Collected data
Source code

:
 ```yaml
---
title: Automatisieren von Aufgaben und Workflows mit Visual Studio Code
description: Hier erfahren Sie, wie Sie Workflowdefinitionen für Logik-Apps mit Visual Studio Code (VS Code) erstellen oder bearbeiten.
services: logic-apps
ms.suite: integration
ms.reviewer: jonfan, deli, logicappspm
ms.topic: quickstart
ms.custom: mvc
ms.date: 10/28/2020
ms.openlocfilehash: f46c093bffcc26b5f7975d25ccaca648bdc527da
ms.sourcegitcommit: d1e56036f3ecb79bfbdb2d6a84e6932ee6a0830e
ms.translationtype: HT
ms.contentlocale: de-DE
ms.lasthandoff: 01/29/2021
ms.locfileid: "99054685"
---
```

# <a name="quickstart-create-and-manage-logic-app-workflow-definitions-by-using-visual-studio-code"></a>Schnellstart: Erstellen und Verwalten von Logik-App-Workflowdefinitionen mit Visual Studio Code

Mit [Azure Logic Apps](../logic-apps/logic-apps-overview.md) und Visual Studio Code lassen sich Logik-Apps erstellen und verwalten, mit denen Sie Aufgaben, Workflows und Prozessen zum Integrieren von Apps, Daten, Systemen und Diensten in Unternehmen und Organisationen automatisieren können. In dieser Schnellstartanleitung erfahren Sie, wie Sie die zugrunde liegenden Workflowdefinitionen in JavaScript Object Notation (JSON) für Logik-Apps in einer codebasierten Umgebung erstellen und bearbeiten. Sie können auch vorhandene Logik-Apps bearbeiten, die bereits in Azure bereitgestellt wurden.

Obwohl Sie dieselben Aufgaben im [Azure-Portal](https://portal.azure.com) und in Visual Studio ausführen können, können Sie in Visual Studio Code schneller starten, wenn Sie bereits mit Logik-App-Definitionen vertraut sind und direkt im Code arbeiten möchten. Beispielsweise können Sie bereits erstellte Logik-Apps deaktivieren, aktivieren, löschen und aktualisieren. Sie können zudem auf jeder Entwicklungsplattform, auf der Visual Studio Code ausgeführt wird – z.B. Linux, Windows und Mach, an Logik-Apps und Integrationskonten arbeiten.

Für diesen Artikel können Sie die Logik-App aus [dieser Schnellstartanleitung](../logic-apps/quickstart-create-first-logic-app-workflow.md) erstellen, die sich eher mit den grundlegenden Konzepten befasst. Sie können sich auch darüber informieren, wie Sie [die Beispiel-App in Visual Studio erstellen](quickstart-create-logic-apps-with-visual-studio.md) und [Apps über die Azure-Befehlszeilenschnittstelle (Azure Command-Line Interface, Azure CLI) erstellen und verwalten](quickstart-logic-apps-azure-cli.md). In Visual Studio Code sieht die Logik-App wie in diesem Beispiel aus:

Exercise
A single number is the whole answer: the tally of lines above that contain "Schnellstartanleitung".

Your response
2